■ **The problem**:
In the entries that follow, find the line containing "點選「開始使用Messaging API」，按照指示註冊你的line Bot賬號。</br>" and the line containing "- Symbol: TSLA_Unlimited", then retype exactly the lines from the first through the second, pictures excluded.

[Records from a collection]
--- START ---

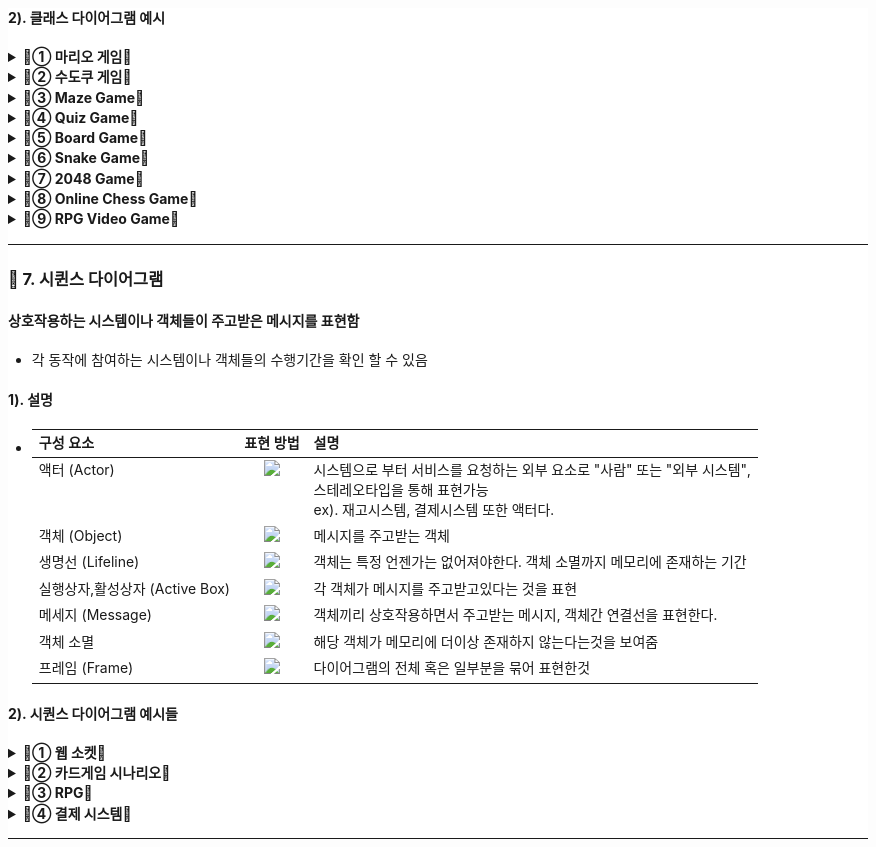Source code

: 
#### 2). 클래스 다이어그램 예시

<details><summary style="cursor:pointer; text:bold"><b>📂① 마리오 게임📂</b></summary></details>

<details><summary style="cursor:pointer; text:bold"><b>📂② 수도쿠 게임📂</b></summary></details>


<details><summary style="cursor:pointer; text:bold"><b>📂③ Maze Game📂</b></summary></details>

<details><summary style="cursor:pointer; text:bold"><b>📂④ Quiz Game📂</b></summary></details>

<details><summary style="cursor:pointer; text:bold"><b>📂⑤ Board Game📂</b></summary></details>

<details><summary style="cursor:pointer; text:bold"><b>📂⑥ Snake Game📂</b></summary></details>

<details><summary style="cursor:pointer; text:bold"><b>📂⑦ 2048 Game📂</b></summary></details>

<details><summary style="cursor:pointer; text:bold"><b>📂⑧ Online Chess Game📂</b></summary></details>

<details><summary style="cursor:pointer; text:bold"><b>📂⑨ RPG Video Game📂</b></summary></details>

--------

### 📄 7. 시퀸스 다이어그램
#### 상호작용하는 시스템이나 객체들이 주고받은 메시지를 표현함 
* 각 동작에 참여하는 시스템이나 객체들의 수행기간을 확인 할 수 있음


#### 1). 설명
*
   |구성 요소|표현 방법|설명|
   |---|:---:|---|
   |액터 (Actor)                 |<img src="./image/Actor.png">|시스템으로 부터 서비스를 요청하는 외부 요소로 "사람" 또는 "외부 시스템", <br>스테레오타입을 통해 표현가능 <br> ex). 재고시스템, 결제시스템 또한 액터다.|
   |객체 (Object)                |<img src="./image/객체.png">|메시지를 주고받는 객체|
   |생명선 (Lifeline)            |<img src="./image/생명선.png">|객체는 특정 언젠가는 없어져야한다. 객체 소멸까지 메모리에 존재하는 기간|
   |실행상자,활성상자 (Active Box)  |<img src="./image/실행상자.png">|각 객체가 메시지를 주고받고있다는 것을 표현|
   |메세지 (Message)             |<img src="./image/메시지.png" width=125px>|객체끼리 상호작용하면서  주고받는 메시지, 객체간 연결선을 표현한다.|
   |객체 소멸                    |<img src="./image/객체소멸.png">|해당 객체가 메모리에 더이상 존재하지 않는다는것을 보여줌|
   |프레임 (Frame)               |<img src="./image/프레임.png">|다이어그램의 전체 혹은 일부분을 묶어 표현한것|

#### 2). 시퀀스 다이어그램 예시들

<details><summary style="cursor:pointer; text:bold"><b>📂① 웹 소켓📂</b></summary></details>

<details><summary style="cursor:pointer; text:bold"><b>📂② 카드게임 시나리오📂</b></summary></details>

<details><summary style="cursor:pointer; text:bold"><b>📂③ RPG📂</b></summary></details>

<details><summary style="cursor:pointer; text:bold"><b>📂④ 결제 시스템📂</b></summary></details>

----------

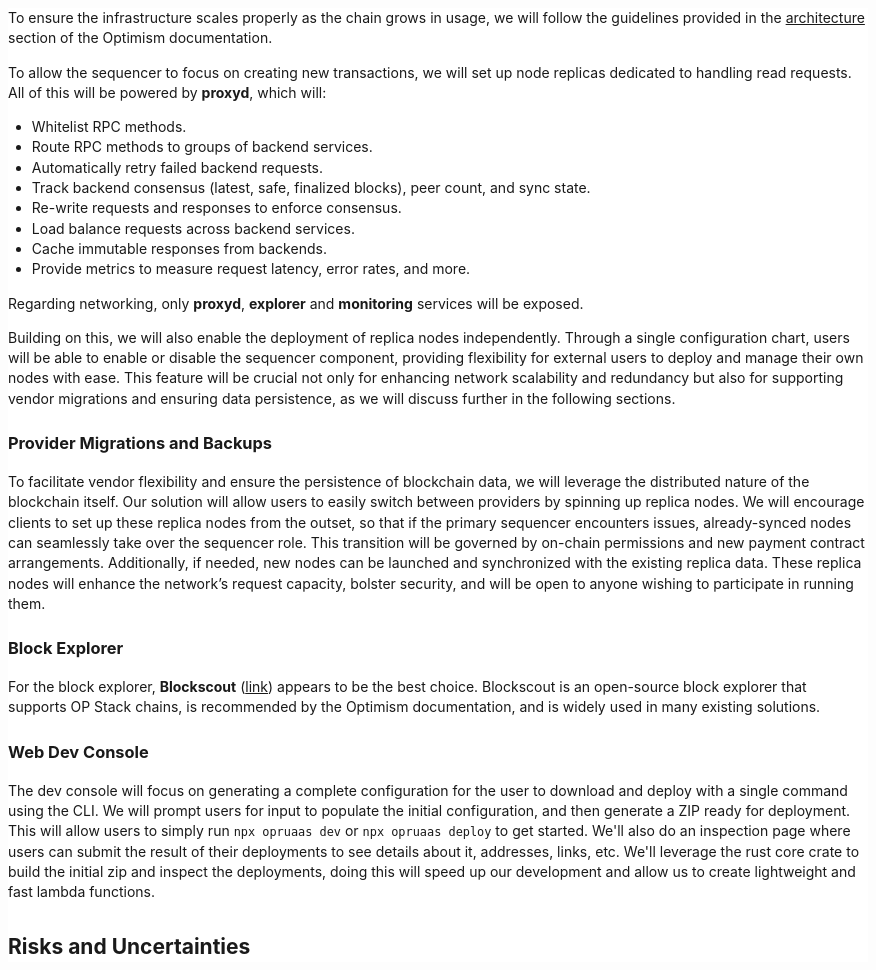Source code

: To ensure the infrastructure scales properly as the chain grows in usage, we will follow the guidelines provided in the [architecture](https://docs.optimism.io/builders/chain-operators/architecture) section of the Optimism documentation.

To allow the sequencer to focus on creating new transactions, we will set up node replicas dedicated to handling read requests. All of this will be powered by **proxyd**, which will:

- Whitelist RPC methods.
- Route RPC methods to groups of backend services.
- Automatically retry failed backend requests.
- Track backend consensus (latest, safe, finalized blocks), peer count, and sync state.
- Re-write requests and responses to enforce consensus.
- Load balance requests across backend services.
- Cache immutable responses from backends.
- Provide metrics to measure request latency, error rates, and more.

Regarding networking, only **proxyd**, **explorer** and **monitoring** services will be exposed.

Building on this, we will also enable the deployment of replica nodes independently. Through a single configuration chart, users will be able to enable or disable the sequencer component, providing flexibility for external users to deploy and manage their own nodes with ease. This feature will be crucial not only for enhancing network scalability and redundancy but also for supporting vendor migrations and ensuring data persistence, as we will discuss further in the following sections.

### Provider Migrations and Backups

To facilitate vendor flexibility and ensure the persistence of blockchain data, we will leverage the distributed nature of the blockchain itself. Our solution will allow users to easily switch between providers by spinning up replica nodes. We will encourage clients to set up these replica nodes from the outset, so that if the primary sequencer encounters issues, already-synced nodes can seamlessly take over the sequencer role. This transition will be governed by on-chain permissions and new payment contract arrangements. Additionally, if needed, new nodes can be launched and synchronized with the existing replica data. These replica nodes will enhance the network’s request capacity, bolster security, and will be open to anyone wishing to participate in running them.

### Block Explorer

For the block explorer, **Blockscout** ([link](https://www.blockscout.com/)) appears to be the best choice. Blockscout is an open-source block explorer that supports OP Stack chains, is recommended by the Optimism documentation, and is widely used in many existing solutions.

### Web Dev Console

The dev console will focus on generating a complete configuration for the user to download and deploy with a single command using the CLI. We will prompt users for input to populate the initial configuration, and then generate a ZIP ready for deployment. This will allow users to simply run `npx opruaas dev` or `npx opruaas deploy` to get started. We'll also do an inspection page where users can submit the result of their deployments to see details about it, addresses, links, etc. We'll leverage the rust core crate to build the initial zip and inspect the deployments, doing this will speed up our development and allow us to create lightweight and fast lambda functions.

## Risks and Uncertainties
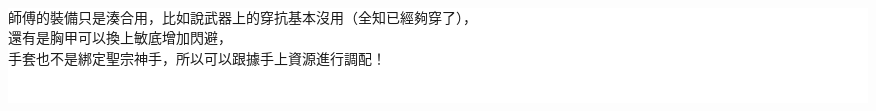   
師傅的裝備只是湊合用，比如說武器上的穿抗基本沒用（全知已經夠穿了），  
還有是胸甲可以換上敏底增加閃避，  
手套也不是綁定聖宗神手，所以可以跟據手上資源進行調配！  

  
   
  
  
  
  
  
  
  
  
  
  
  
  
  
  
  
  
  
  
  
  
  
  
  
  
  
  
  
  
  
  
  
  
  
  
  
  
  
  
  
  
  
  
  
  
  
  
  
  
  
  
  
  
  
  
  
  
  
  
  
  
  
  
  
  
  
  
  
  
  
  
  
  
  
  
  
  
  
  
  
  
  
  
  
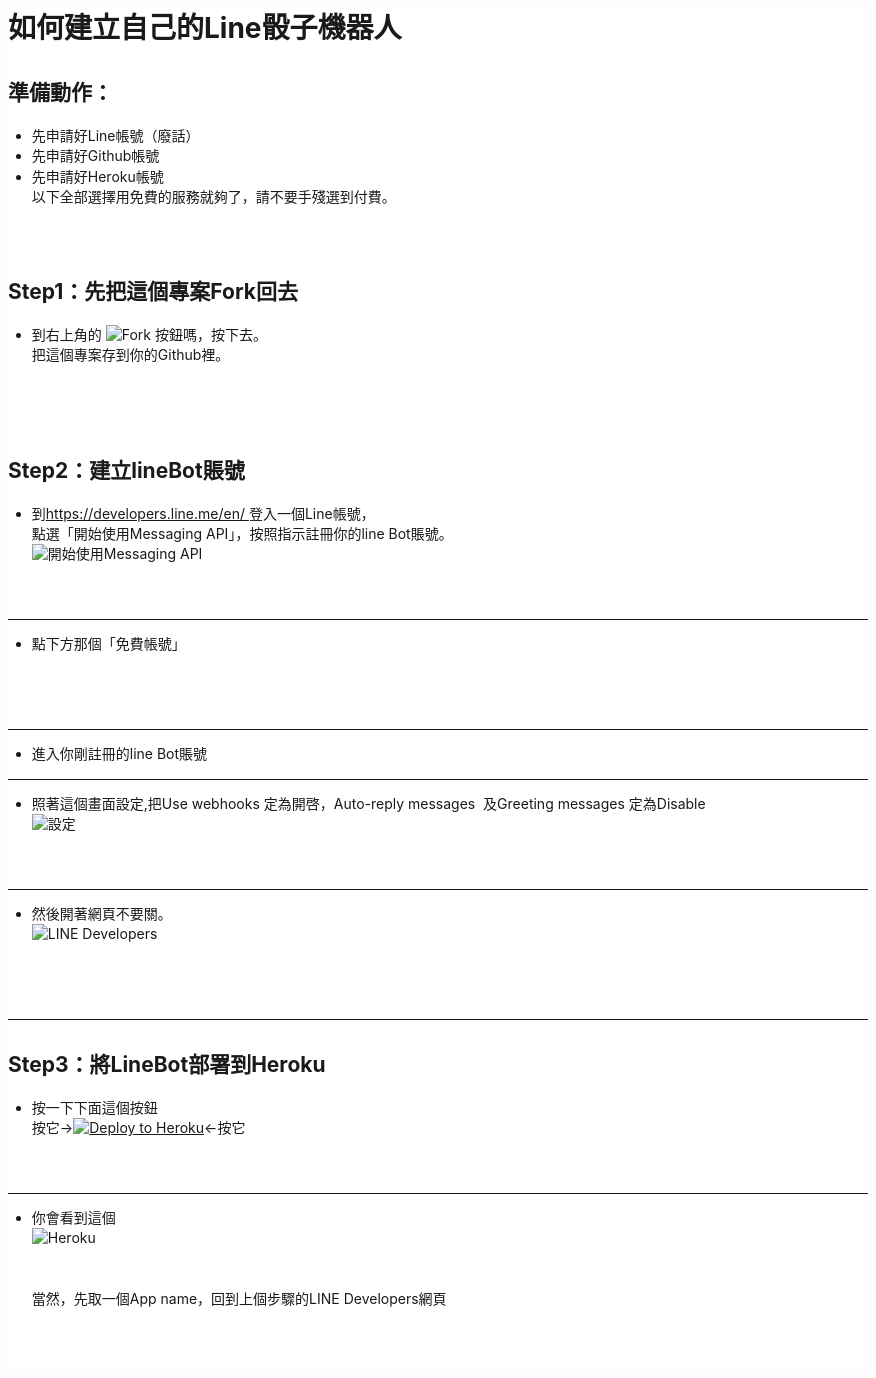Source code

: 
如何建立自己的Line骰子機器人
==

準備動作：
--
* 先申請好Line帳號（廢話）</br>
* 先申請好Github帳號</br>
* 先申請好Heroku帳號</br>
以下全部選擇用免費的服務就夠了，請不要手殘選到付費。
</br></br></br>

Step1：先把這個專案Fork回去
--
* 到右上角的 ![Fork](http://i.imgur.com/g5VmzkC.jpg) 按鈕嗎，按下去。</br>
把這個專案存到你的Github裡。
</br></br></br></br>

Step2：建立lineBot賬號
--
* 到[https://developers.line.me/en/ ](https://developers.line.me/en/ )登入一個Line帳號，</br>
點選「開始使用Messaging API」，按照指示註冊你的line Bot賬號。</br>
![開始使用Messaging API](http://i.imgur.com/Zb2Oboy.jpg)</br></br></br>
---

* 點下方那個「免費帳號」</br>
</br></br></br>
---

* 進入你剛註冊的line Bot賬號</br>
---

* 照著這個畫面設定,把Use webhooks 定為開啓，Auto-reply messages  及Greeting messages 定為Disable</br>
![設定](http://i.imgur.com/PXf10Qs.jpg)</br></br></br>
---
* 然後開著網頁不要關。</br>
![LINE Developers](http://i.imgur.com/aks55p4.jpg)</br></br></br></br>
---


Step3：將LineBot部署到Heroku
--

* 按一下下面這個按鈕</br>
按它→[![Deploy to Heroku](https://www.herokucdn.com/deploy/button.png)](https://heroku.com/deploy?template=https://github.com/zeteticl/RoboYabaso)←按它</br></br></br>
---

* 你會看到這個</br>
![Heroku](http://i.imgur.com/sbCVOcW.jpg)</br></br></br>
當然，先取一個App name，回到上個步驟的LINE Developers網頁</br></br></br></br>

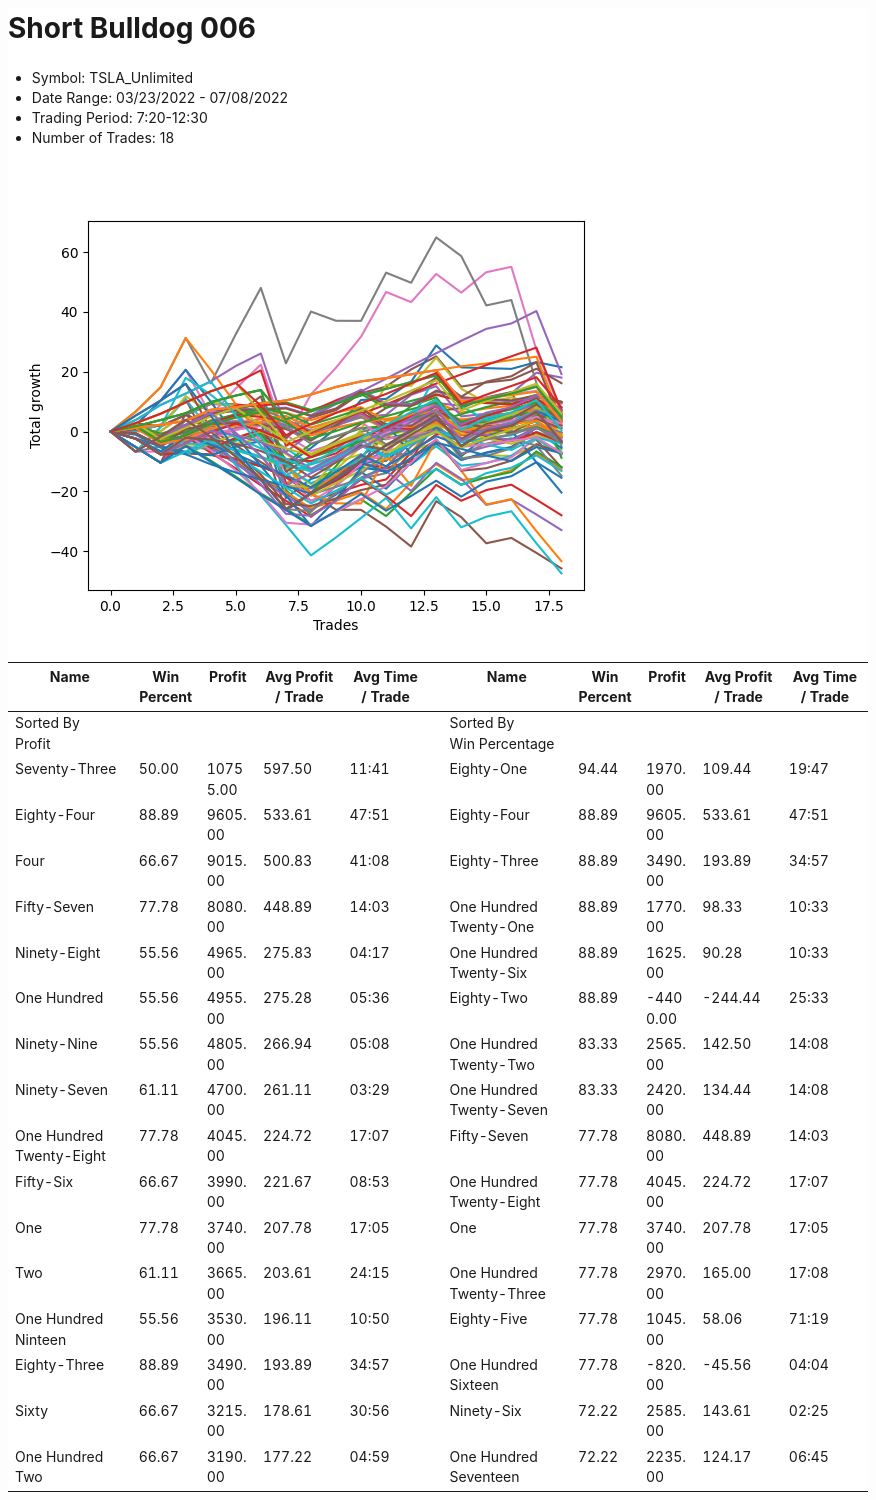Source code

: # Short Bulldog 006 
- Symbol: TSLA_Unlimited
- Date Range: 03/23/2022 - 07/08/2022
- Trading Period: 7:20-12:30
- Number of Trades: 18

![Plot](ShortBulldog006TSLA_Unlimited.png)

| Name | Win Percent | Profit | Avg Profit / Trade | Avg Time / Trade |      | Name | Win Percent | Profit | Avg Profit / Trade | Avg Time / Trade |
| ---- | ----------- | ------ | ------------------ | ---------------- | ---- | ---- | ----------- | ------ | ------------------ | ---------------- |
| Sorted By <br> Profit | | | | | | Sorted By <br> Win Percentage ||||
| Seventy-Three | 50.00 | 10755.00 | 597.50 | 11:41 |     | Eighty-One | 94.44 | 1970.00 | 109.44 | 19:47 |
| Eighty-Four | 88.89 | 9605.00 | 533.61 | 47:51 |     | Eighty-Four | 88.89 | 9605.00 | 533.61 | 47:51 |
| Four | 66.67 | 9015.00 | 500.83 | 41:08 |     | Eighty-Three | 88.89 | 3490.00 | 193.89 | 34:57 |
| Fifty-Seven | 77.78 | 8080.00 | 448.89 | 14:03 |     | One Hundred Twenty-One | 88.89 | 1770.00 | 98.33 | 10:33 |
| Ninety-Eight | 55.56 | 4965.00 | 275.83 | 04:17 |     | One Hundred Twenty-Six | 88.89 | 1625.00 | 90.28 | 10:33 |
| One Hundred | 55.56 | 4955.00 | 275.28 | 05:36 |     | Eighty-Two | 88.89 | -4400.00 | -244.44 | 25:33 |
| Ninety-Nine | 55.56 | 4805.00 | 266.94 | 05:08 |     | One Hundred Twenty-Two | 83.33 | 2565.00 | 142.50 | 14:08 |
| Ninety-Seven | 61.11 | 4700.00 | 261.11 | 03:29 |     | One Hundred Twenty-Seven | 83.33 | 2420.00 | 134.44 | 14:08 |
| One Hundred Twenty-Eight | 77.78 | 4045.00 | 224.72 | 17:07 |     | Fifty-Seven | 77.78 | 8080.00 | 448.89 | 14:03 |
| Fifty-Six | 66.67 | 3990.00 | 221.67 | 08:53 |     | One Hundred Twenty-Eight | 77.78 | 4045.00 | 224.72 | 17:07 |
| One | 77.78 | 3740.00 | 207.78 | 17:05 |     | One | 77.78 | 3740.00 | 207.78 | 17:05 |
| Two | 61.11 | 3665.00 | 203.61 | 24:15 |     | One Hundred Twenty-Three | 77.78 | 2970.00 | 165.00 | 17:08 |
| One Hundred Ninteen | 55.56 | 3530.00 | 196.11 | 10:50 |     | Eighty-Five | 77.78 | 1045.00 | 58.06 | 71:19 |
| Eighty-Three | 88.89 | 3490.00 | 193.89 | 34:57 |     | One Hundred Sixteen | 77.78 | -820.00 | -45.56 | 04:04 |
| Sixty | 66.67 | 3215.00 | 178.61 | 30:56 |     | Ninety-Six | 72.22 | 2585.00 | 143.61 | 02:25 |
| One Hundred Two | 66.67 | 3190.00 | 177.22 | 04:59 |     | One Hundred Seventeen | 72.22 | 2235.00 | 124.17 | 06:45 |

--- END ---

■ **Task result**:
點選「開始使用Messaging API」，按照指示註冊你的line Bot賬號。</br>
![開始使用Messaging API](http://i.imgur.com/Zb2Oboy.jpg)</br></br></br>
---

* 點下方那個「免費帳號」</br>
</br></br></br>
---

* 進入你剛註冊的line Bot賬號</br>
---

* 照著這個畫面設定,把Use webhooks 定為開啓，Auto-reply messages  及Greeting messages 定為Disable</br>
![設定](http://i.imgur.com/PXf10Qs.jpg)</br></br></br>
---
* 然後開著網頁不要關。</br>
![LINE Developers](http://i.imgur.com/aks55p4.jpg)</br></br></br></br>
---


Step3：將LineBot部署到Heroku
--

* 按一下下面這個按鈕</br>
按它→[![Deploy to Heroku](https://www.herokucdn.com/deploy/button.png)](https://heroku.com/deploy?template=https://github.com/zeteticl/RoboYabaso)←按它</br></br></br>
---

* 你會看到這個</br>
![Heroku](http://i.imgur.com/sbCVOcW.jpg)</br></br></br>
當然，先取一個App name，回到上個步驟的LINE Developers網頁</br></br></br></br>

Source code

: # Short Bulldog 006 
- Symbol: TSLA_Unlimited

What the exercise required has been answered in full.